As we saw in the previous article in this series, at a high level, there are three main elements to a OneFS quota:
Element | Description |
Domain | Define which files and directories belong to a quota |
Resource | The quantity being limited |
Enforcement | Specify the limits and what actions are taken when those thresholds are exceeded |
We’ll look at each of these elements over the course of this series of articles. But first, let’s delve into the architecture.
Under the hood, SmartQuotas hinges on the quota domain and quota database, and the general operational flow is as follows:
Each quota is governed by a OneFS domain, which defines the quota’s scope and includes a set of usage levels, limits, and configuration options. Most of this information is organized and managed by the file system and stored in the quota database (QDB). This database is represented in a B-tree structure, known as the quota tree, and allows both scalability and fast random access. Because of its importance, the quota database is protected at OneFS’ highest metadata level. The quota accounting blocks (QABs) within individual records are protected at the same level as the associated directory.

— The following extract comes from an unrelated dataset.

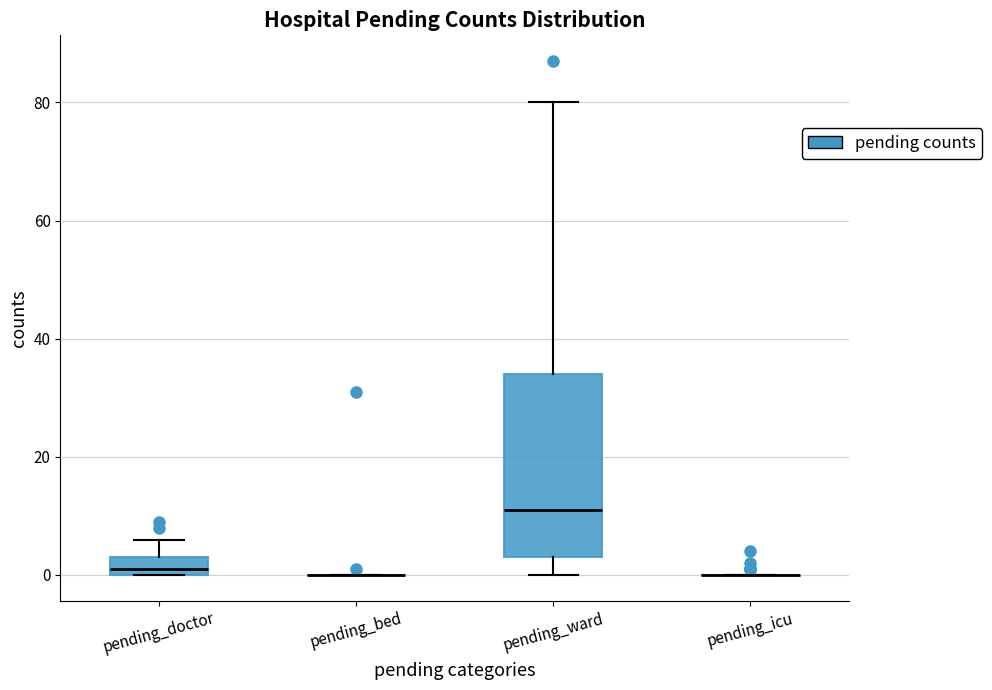

Which box is the tallest, from its lower edge to its upper edge?

pending_ward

A quota domain is made up of the following principal parts:
Component | Description |
Quota domain key | Where the unique identifier for the domain is stored. |
Quota domain header (QDH) | Contains various state and configuration information that affects the domain as a whole. |
Quota domain enforcements | Manages quota limits, including whether they have been reached or exceeded, notification information, and the quota grace period. |
Quota domain account (QDA) | Handles tracking of usage levels for the domain. The QDA tracks physical, logical, and file resource types for each domain. |
The QDB is a data structure that stores quota domain record (QDR). Resource allocation and governance changes are recorded in the quota operation associated with a transaction, totaled and applied persistently to the QDRs.
Within QDB, a quota domain record stores all configuration and state associated with a domain. The record can be broken down into three components:
Component | Description |
Configuration | Fields within quota config, such as whether the domain is a container. Despite the name, this includes some state fields like the Ready flag. |
Enforcements | A list of quota enforcements, which include the limit, grace period, and notification state. Although the structure is flexible, only three enforcements are allowed and only for a single resource. |
Account | The quota account for the domain. |
The on-disk format of the QDR is as follows The structure is dynamic, based on the configured enforcements and state of the account, so the on-disk structures look different than the in-memory structures.

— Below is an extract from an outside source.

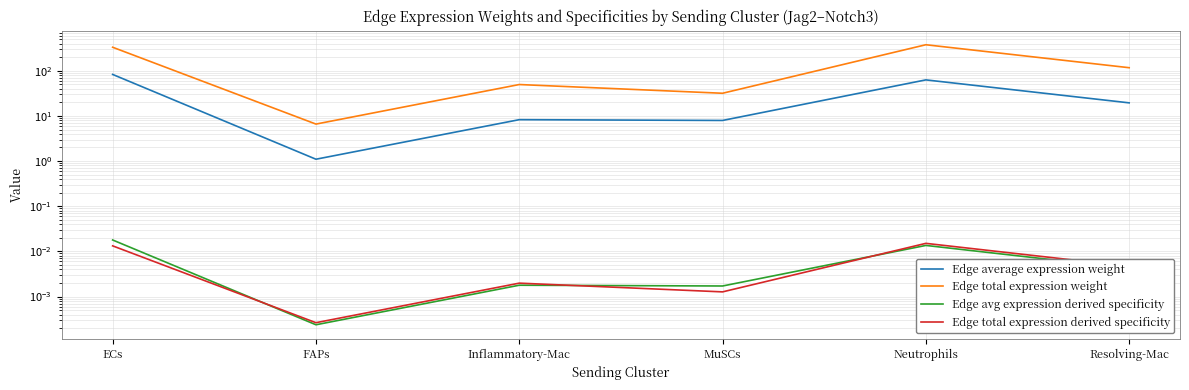

Does the chart have visible grid lines?

Yes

Quota domain locks synchronize access to quota domain records in the QDB.
The main challenge for quota domain locks is that the need to exclusively lock a quota domain is not known until the accounting is fully determined. In fact, it may not be until responses from transaction deltas are received before this is reported to the initiator. To address this, Quota Domain Locks use optimistic restarts.
Quota Account Blocks (QABs) enable high-performance accounting using transaction deltas. Since when the quota usage info if viewed it is stale anyway, locking is simplified by using an exclusive domain lock for coherent reads of usage.

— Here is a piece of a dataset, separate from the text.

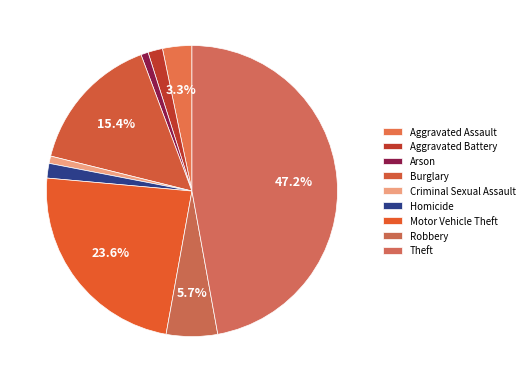

What is the ratio of the value at Motor Vehicle Theft to the value at Robbery?

4.1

Each QAB contains a large number of Quota Accounting records, which need to be updated whenever a particular user adds or removes data from an area of the file system on which quotas are enabled (quota domain). If a large quantity of clients are simultaneously accessing the quota domain, these blocks can become highly contended and a potential bottleneck. Similarly, if a single client (or small number of clients) consistently makes a large number of small writes to files within a single quota, write performance could again be impacted.
To address this, quota accounts have a mechanism to help avoid hot spots on the nodes storing QABs. Quota Account Constituents (QACs) help parallelize the quota accounting by including additional QAB mirrors distributed across other nodes in the cluster.
Configuration is managed through a sysctl, efs.quota.reorganize.qac_ratio , which increases the number of quota accounting constituents. This provides better scalability and reduces latencies on heavy create/delete activities when quotas are used.
Using this parameter, the internally calculated QAC count for each quota is multiplied by the specified value. If a workflow experiences write performance issues, and it has many writes to files or directories governed by a single quota, then increasing the QAC ratio may significantly improve write performance.
The sysctl efs.quota.reorganize.qac_ratio can be reconfigured to its maximum value of 8 from its default value of 1 using the following CLI command:
# isi_sysctl_cluster efs.quota.reorganize.qac_ratio=8
To verify the persistent change, run:
# cat /etc/mcp/override/sysctl.conf | grep qac_ratio efs.quota.reorganize.qac_ratio=8 #added by script
Although increasing the QAC count through this sysctl can improve performance on write heavy quota domains, some amount of experimentation may be required until the ideal QAC ratio value is found. Adjusting the parameter can adversely affect write performance if you apply a value that is too high, or if you apply the parameter in an environment that does not have diminished write performance due to quota contention.
Additionally, OneFS provides a CLI command, which can restripe the QABs to improve their performance.
# isi_restripe_qabs retune
This utility can be run either on demand or periodically to randomly redistribute QABs for all existing quotas. It does this by ignoring the default ‘rebalance’ layout and running a ‘retune’ layout strategy instead, thereby alleviating the performance impact from an imbalanced QAB layout.